The Thesis is organized in four chapters. Chapter 1 reviews recent growth models. Chapter 2 extends the growth literature in a direction that can address the growth problem of developing countries. Following Frankel (1962) and Romer (1986), we postulate an individual production function linking output to "private" and "social" factors of production. The social factor of production represents all the externalities that stem from conglomeration of economic activity and from investment in infrastructure. These externalities are, we argue, large enough to produce multiple, locally stable balanced growth in equilibrium. A simple growth model with these properties is presented.

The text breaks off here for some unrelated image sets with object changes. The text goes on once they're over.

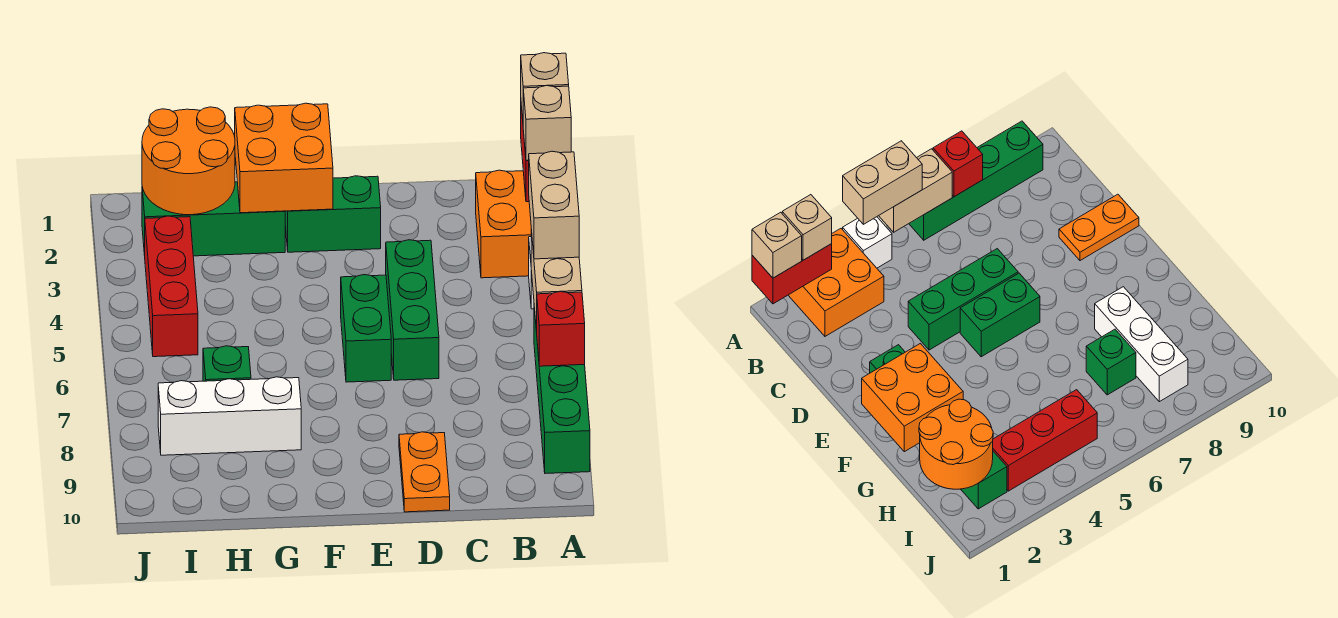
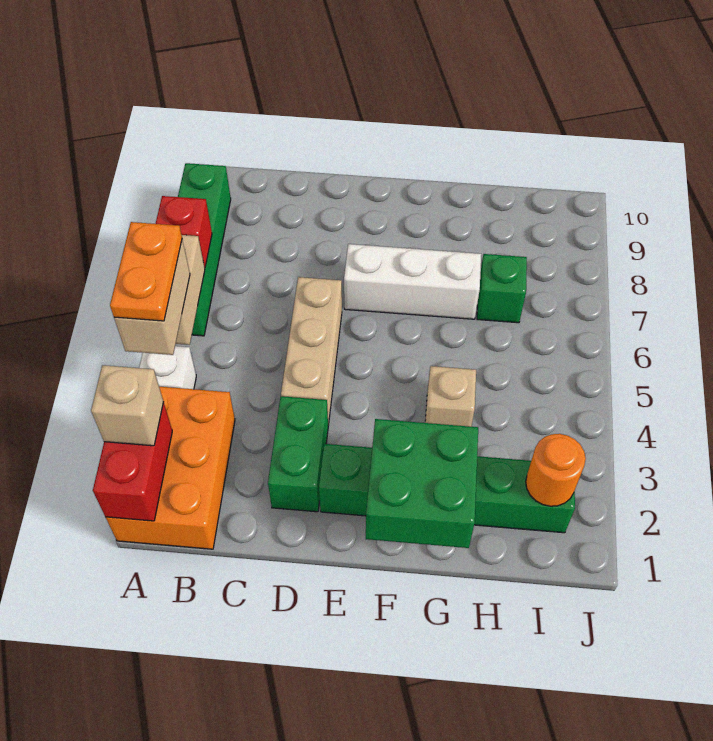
tan brick A1 level 3 -> tan brick G4 level 1
orange brick A2:B3 level 1 -> orange brick A1:B3 level 1
green brick D4:D6 level 1 -> tan brick D4:D6 level 1
orange plate D9:D10 level 1 -> orange plate A4:A5 level 4
green brick E5:E6 level 1 -> green brick D2:D3 level 1
orange brick F1:G2 level 2 -> green brick F1:G2 level 2
white brick G8:I8 level 1 -> white brick E7:G7 level 1
orange round brick H1:I2 level 2 -> orange round brick I2 level 2
red brick I3:I5 level 1 -> none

In Chapter 3 we examine the cross-section behavior of growth rates to see in what extent the data are supportive of our theory. We find that groups of countries obey different production functions. We also include a proxy for physical infrastructure as an additional regressor in the equations of each sub-sample and find several far reaching results. In particular, we find that countries in their growth process face two types of "thresholds": the first type is faced at a relatively low level of economic development and connects growth to human capital. The second "threshold" is the one we emphasized in chapter 2, connecting economic growth to physical infrastructure.
Finally, in chapter 4 we assess what we have learned about the relationship between growth and fluctuations. We present a review of both the real business cycle theory and the debate over the statistical properties of output. We also claim that monetary models are as capable as real models in generating a highly persistent process of growth. We survey models with this idea and present new motives for believing that monetary shocks may have a permanent effect on output. We conclude by explaining why in a world with endogenous technology, economic impulses driving growth and cycles may come from the same origin and may render the distinction meaningless.